Na Força Sindical, o presidente Paulo Pereira da Silva disse que
conservar a taxa básica neste patamar é continuar sacrificando os trabalhadores e privilegiando apenas aqueles que vêm se locupletando com os juros altos, ou seja, as instituições financeiras. Por coincidência, um dia antes a manchete dos principais jornais foi sobre os lucros recordes dos principais bancos do País, atribuindo o desempenho esplêndido principalmente à manutenção dos juros altos no primeiro ano do governo Lula. Nunca os bancos brasileiros lucraram tanto. O Itaú Holding registrou em 2003 o maior lucro da história de bancos no Brasil, R$ 3,152 bilhões, ou seja, 32,6% maior do que o de 2002, que somou
R$ 2,377 bilhões. O Banco do Brasil obteve lucro de R$ 2,381 bilhões em 2003, 17,4% superior a 2002, e ultrapassou o Bradesco, que também está nesta lista, ao lado de Banespa e Caixa Econômica Federal, entre outros que seguiram na mesma toada.
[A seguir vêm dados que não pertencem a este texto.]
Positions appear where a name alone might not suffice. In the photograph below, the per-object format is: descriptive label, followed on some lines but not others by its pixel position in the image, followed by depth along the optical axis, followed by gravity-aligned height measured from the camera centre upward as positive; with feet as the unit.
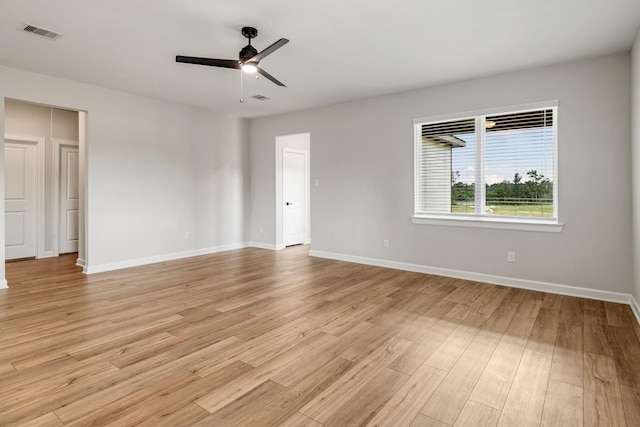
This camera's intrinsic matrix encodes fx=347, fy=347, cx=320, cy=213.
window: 13.82 +2.09
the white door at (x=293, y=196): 24.31 +1.27
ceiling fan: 10.36 +4.67
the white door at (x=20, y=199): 19.58 +0.83
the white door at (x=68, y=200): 21.63 +0.83
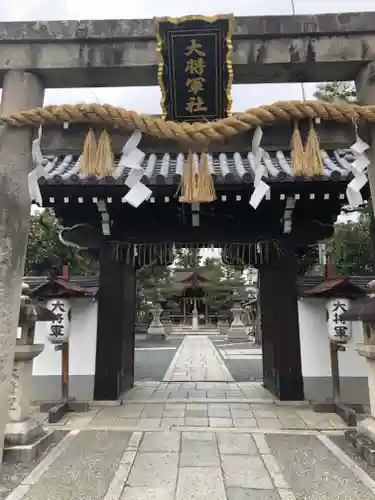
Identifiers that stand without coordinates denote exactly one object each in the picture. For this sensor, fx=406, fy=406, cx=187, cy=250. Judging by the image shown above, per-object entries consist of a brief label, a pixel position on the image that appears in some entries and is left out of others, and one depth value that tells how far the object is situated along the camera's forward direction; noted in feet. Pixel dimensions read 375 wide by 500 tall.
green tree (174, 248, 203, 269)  143.84
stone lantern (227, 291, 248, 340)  80.43
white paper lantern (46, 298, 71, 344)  22.09
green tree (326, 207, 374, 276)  53.67
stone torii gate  9.27
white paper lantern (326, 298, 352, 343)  21.39
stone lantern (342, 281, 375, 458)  14.62
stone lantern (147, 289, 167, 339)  79.80
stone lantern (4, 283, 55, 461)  14.79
Que manter a taxa de juros nesse patamar favorece os bancos o economista Ricardo de Medeiros Carneiro, do Centro de Estudos de Conjuntura e Política Econômica da Unicamp, não tem dúvida. “Bancos é uma forma genérica. Todos que têm títulos financeiros são beneficiados. Os prejudicados são o emprego e a dívida pública”, ele diz. Ficar nos 16,5% é péssimo, segundo ele. “Eu acho que o problema aí é outro e mais complicado: a queda da taxa de juros estava permitindo uma recuperação razoável no setor de bens duráveis de consumo e sinalizando que continuaria caindo mais lentamente, e essa interrupção no que se imaginava uma tendência será ruim para a recuperação da economia.” Ele entende que o que ficou mais complicado com a decisão é a sinalização de que não há uma tendência clara para projetar a taxa de juros e que ela não será reduzida progressivamente, como anunciou o governo. E a inflação? O professor da USP também atribui as taxas mais altas a razões sazonais. “O problema é que eles fixaram metas de inflação muito apertadas e, se prevalecer o padrão que o BC tem seguido desde 2003, eles estarão errando por excesso.” Repercussão: crescimento menos intenso – o que ninguém quer.